Wednesday, December 07, 2005

Woohoo!

I'm always a bit excited when the new edition of the Socialist Register hits the shelves. Unnaturally so, in fact. Still, the 2006 edition (I've just skimmed it) has its fair share of excellent essays. This year's edition is entitled 'Telling the Truth' and, as you might imagine, much of its contributors' collective fire is targetted at the continuing retreat of many left intellectuals into the murky depths of 'postmodernism'. There's a very fine essay by Terry Eagleton (God I love that man) at the end of the journal called 'On Telling the Truth' which I hope to re-read again properly some time soon. Perhaps I'll squeeze a blog post out of it.

Another essay which immediately caught my eye focuses on the systematic distortion of information by the institutions and processes of neo-liberalism today - 'The Cynical State', by Panitch and Leys. They devote a section of their essay to the continuing undermining of academic autonomy and the distortion, in particular, of the discipline of Political Science in this age of academic 'consultancy work', corporate funding and government report writing contracts. There is, they conclude, a general 'de-politicisation of political research' - a climate in which 'few social scientists are serious critics of public policy' since they nearly all appear to accept the neo-liberal premises and assumptions upon which these policies are founded. They accept these assumptions, of course, because they're all scrabbling for consultancy work with government agencies and for funding from research bodies like the ESRC whose criteria for dishing out the dosh are explicitly 'business oriented'. This essay, I have to say, rings very loud bells.

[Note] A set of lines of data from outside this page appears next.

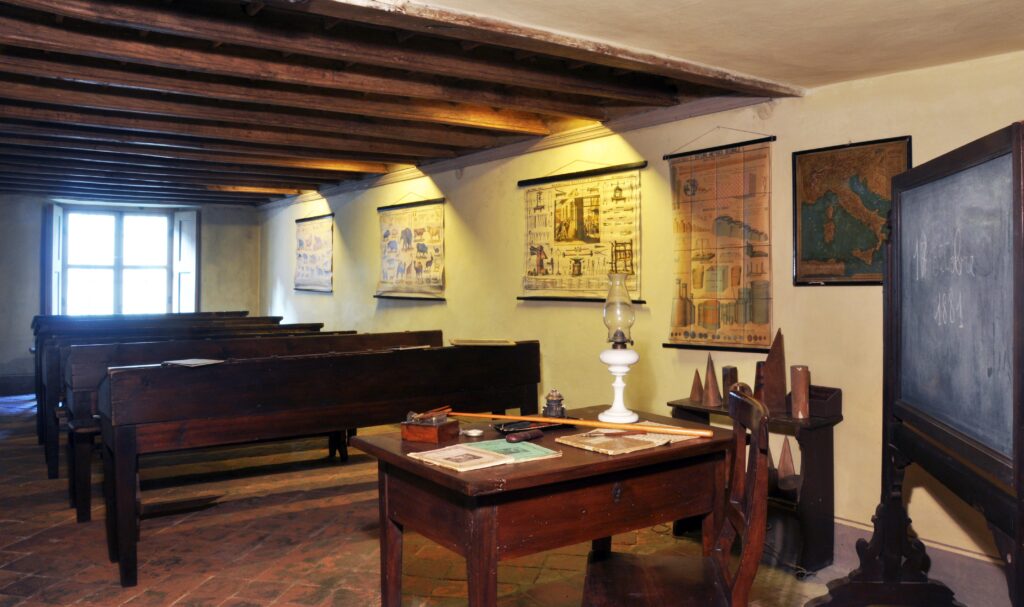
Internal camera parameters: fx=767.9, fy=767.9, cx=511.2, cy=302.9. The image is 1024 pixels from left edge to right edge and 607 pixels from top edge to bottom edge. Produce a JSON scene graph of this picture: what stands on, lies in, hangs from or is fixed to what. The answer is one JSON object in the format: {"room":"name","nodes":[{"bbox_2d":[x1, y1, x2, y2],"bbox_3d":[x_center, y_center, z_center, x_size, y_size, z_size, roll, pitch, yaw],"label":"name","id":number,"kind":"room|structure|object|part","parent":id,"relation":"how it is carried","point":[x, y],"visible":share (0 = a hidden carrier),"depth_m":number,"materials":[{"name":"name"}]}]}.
{"room":"classroom","nodes":[
{"label":"classroom","id":0,"kind":"room"},
{"bbox_2d":[0,194,262,395],"bbox_3d":[-5.114,-0.099,9.537,3.929,2.376,0.247,-1,1,-36],"label":"back wall","id":1,"kind":"structure","parent":0,"point":[35,266],"depth_m":9.20,"materials":[{"name":"grey paint"}]},
{"bbox_2d":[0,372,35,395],"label":"baseboard","id":2,"kind":"structure","parent":1,"relation":"attached to","point":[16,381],"depth_m":9.14,"materials":[{"name":"wood"}]},
{"bbox_2d":[52,205,186,317],"bbox_3d":[-5.042,-0.409,9.848,1.490,1.654,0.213,-1,1,-36],"label":"window","id":3,"kind":"structure","parent":1,"relation":"in","point":[116,266],"depth_m":9.84,"materials":[{"name":"glass"}]},
{"bbox_2d":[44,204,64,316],"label":"window shutter","id":4,"kind":"object","parent":3,"relation":"attached to","point":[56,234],"visible":0.65,"depth_m":8.98,"materials":[{"name":"wood"}]},
{"bbox_2d":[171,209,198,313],"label":"window shutter","id":5,"kind":"object","parent":3,"relation":"attached to","point":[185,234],"visible":0.76,"depth_m":9.98,"materials":[{"name":"white paint"}]},
{"bbox_2d":[0,0,821,206],"bbox_3d":[-2.521,-1.175,5.730,5.416,0.132,7.817,-1,1,-36],"label":"beamed ceiling","id":6,"kind":"structure","parent":0,"point":[295,181],"depth_m":4.29,"materials":[{"name":"brown wood"}]},
{"bbox_2d":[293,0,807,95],"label":"ceiling beam","id":7,"kind":"structure","parent":6,"relation":"attached to","point":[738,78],"depth_m":2.99,"materials":[{"name":"brown wood"}]},
{"bbox_2d":[0,392,991,606],"bbox_3d":[-1.595,1.229,4.478,4.301,0.121,11.225,-1,1,-36],"label":"floor","id":8,"kind":"structure","parent":0,"point":[130,604],"depth_m":3.75,"materials":[{"name":"brown brick"}]},
{"bbox_2d":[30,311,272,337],"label":"school bench","id":9,"kind":"object","parent":8,"relation":"on","point":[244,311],"visible":0.24,"depth_m":7.72,"materials":[{"name":"brown wood"}]},
{"bbox_2d":[33,314,308,476],"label":"school desk","id":10,"kind":"object","parent":8,"relation":"on","point":[38,425],"visible":0.35,"depth_m":5.69,"materials":[{"name":"brown wood"}]},
{"bbox_2d":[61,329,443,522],"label":"school desk","id":11,"kind":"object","parent":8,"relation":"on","point":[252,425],"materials":[{"name":"brown wood"}]},
{"bbox_2d":[83,340,543,589],"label":"school desk","id":12,"kind":"object","parent":8,"relation":"on","point":[122,577],"visible":0.88,"depth_m":3.64,"materials":[{"name":"brown wood"}]},
{"bbox_2d":[162,358,222,366],"bbox_3d":[-1.509,0.281,3.642,0.225,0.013,0.235,-1,1,-36],"label":"paper","id":13,"kind":"object","parent":12,"relation":"on","point":[192,362],"visible":0.96,"depth_m":3.60,"materials":[{"name":"white paper"}]},
{"bbox_2d":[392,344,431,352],"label":"paper","id":14,"kind":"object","parent":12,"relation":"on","point":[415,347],"visible":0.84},
{"bbox_2d":[449,338,514,346],"bbox_3d":[-0.181,0.233,4.603,0.377,0.022,0.237,0,1,-6],"label":"book","id":15,"kind":"object","parent":12,"relation":"on","point":[468,342],"visible":0.99,"depth_m":4.54,"materials":[{"name":"beige paper"}]},
{"bbox_2d":[347,407,735,606],"bbox_3d":[0.138,0.810,2.428,1.044,0.771,0.704,-1,1,-36],"label":"wooden desk","id":16,"kind":"object","parent":8,"relation":"on","point":[534,464],"visible":0.84,"depth_m":2.17,"materials":[{"name":"brown wood"}]},
{"bbox_2d":[400,412,459,443],"bbox_3d":[-0.250,0.381,2.395,0.125,0.075,0.154,0,1,25],"label":"wooden box","id":17,"kind":"object","parent":16,"relation":"on","point":[434,438],"visible":0.99,"depth_m":2.34,"materials":[{"name":"brown wood"}]},
{"bbox_2d":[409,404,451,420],"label":"pen","id":18,"kind":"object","parent":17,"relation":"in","point":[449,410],"visible":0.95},
{"bbox_2d":[460,428,483,437],"bbox_3d":[-0.130,0.409,2.431,0.081,0.016,0.078,0,1,9],"label":"small dish","id":19,"kind":"object","parent":16,"relation":"on","point":[474,434],"visible":0.99,"depth_m":2.42,"materials":[{"name":"metal"}]},
{"bbox_2d":[408,438,560,471],"bbox_3d":[-0.079,0.418,2.141,0.376,0.017,0.234,-1,1,-36],"label":"open book","id":20,"kind":"object","parent":16,"relation":"on","point":[508,460],"visible":0.98,"depth_m":2.10,"materials":[{"name":"paper"}]},
{"bbox_2d":[505,429,542,442],"bbox_3d":[0.038,0.403,2.343,0.140,0.027,0.028,-1,1,-41],"label":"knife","id":21,"kind":"object","parent":16,"relation":"on","point":[512,438],"visible":0.99,"depth_m":2.32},
{"bbox_2d":[493,416,573,434],"bbox_3d":[0.077,0.397,2.519,0.265,0.019,0.140,0,1,-25],"label":"black tray","id":22,"kind":"object","parent":16,"relation":"on","point":[542,425],"visible":0.8,"depth_m":2.49,"materials":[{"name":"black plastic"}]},
{"bbox_2d":[542,389,565,417],"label":"inkwell","id":23,"kind":"object","parent":16,"relation":"on","point":[559,400],"visible":0.99,"depth_m":2.69,"materials":[{"name":"metal"}]},
{"bbox_2d":[442,410,715,437],"bbox_3d":[0.187,0.386,2.516,0.902,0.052,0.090,0,1,21],"label":"wooden stick","id":24,"kind":"object","parent":16,"relation":"on","point":[608,425],"visible":0.98,"depth_m":2.47,"materials":[{"name":"brown wood"}]},
{"bbox_2d":[596,274,640,424],"bbox_3d":[0.364,0.157,2.648,0.142,0.510,0.142,-1,1,-36],"label":"oil lamp","id":25,"kind":"object","parent":16,"relation":"on","point":[618,402],"visible":1,"depth_m":2.62,"materials":[{"name":"glass"}]},
{"bbox_2d":[558,426,704,455],"bbox_3d":[0.362,0.404,2.317,0.370,0.018,0.257,-1,1,-36],"label":"open book","id":26,"kind":"object","parent":16,"relation":"on","point":[627,442],"visible":0.95,"depth_m":2.26,"materials":[{"name":"beige paper"}]},
{"bbox_2d":[581,387,772,606],"bbox_3d":[0.427,0.725,2.052,0.495,0.972,0.468,0,1,9],"label":"wooden chair","id":27,"kind":"object","parent":8,"relation":"on","point":[720,577],"visible":0.99,"depth_m":2.05,"materials":[{"name":"brown wood"}]},
{"bbox_2d":[669,393,841,575],"bbox_3d":[1.155,0.844,3.702,0.332,0.686,0.752,-1,1,-36],"label":"side table","id":28,"kind":"object","parent":8,"relation":"on","point":[696,408],"visible":0.45,"depth_m":3.45,"materials":[{"name":"brown wood"}]},
{"bbox_2d":[689,369,704,402],"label":"cone","id":29,"kind":"object","parent":28,"relation":"on","point":[694,394],"visible":0.99,"depth_m":4.02,"materials":[{"name":"brown wood"}]},
{"bbox_2d":[701,354,720,406],"bbox_3d":[1.039,0.393,4.000,0.109,0.266,0.110,-1,1,-36],"label":"cone","id":30,"kind":"object","parent":28,"relation":"on","point":[709,394],"visible":0.99,"depth_m":3.98,"materials":[{"name":"brown wood"}]},
{"bbox_2d":[721,366,738,406],"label":"prism","id":31,"kind":"object","parent":28,"relation":"on","point":[726,385],"visible":0.78,"depth_m":3.87,"materials":[{"name":"brown wood"}]},
{"bbox_2d":[753,361,765,402],"bbox_3d":[1.242,0.404,3.796,0.091,0.227,0.090,-1,1,-36],"label":"geometric solid","id":32,"kind":"object","parent":28,"relation":"on","point":[758,368],"visible":0.58,"depth_m":3.77,"materials":[{"name":"brown wood"}]},
{"bbox_2d":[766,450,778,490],"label":"cone","id":33,"kind":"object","parent":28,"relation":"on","point":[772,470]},
{"bbox_2d":[761,329,786,412],"bbox_3d":[1.273,0.323,3.740,0.133,0.391,0.105,0,1,3],"label":"pyramid","id":34,"kind":"object","parent":28,"relation":"on","point":[770,359],"visible":0.95,"depth_m":3.72,"materials":[{"name":"brown wood"}]},
{"bbox_2d":[775,437,796,490],"bbox_3d":[1.287,0.759,3.617,0.118,0.266,0.099,0,1,-1],"label":"pyramid","id":35,"kind":"object","parent":28,"relation":"on","point":[781,460],"visible":0.97,"depth_m":3.60,"materials":[{"name":"brown wood"}]},
{"bbox_2d":[789,365,810,418],"bbox_3d":[1.331,0.404,3.546,0.085,0.232,0.085,-1,1,-36],"label":"cylinder","id":36,"kind":"object","parent":28,"relation":"on","point":[798,379],"visible":0.99,"depth_m":3.51,"materials":[{"name":"brown wood"}]},
{"bbox_2d":[807,384,842,418],"bbox_3d":[1.388,0.449,3.519,0.147,0.118,0.190,-1,1,-36],"label":"wooden box","id":37,"kind":"object","parent":28,"relation":"on","point":[819,391],"visible":0.65,"depth_m":3.45,"materials":[{"name":"brown wood"}]},
{"bbox_2d":[801,120,1023,606],"bbox_3d":[1.161,0.403,2.061,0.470,1.627,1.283,0,1,11],"label":"chalkboard","id":38,"kind":"object","parent":8,"relation":"on","point":[1019,453],"visible":0.98,"depth_m":2.07,"materials":[{"name":"wood"}]},
{"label":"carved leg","id":39,"kind":"part","parent":38,"relation":"part of","materials":[{"name":"wood"}]},
{"bbox_2d":[259,48,1023,593],"bbox_3d":[0.014,-0.030,5.787,0.197,2.522,11.201,-1,1,-36],"label":"right wall","id":40,"kind":"structure","parent":0,"point":[358,210],"depth_m":4.35,"materials":[{"name":"paint"}]},
{"bbox_2d":[294,213,333,293],"bbox_3d":[-2.262,-0.569,8.745,0.039,0.870,1.151,-1,1,-36],"label":"hanging scroll","id":41,"kind":"object","parent":40,"relation":"attached to","point":[301,242],"visible":0.98,"depth_m":8.70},
{"bbox_2d":[375,195,445,300],"bbox_3d":[-0.924,-0.520,6.896,0.045,0.960,1.249,-1,1,-36],"label":"hanging scroll","id":42,"kind":"object","parent":40,"relation":"attached to","point":[384,236],"visible":0.99,"depth_m":6.84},
{"bbox_2d":[251,94,780,210],"bbox_3d":[-0.625,-1.127,6.542,0.063,0.085,7.134,-1,1,-36],"label":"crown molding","id":43,"kind":"structure","parent":40,"relation":"attached to","point":[648,115],"depth_m":5.23,"materials":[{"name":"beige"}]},
{"bbox_2d":[516,159,646,302],"bbox_3d":[0.418,-0.489,5.075,0.038,0.932,1.234,-1,1,-36],"label":"wall hanging","id":44,"kind":"object","parent":40,"relation":"attached to","point":[593,196],"visible":0.98,"depth_m":5.02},
{"bbox_2d":[661,128,775,354],"bbox_3d":[1.104,-0.346,4.149,0.039,1.178,0.824,-1,1,-36],"label":"wall hanging","id":45,"kind":"object","parent":40,"relation":"attached to","point":[694,183],"visible":0.98,"depth_m":4.11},
{"bbox_2d":[791,137,910,286],"bbox_3d":[1.558,-0.409,3.544,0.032,0.660,0.587,-1,1,-36],"label":"framed map","id":46,"kind":"object","parent":40,"relation":"attached to","point":[857,149],"visible":0.82,"depth_m":3.56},
{"bbox_2d":[830,518,1012,606],"bbox_3d":[1.226,1.110,3.831,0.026,0.189,6.142,-1,1,-36],"label":"baseboard","id":47,"kind":"structure","parent":40,"relation":"attached to","point":[844,523],"depth_m":3.16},
{"bbox_2d":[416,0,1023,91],"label":"ceiling","id":48,"kind":"structure","parent":0,"point":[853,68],"depth_m":2.72,"materials":[{"name":"paint"}]}
]}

Telling government and business what they want to hear seems to be a sure-fire strategy for raking in the research funding in Political Science. What Panitch and Leys don't remark upon is the emergence of (highly lucrative) 'post-war reconstruction studies' and so on at universities. These courses seem, to me, to be thoroughly unreflective about their own political and philosophical foundations. They tend to accept the premises of 'humanitarian intervention' unflinchingly, swallow neo-liberal economics pretty much whole (how do you 'reconstruct' a 'war-torn' economy - why you privatise and de-regulate, of course) and don't seriously question the seriously questionable assertions of modern liberal theory when it comes to 'state-building'. Of course, if they did, then they might not be able to ignore, quite so easily, the fact of just how deeply implicated in the project of Imperialism these ways of thinking are.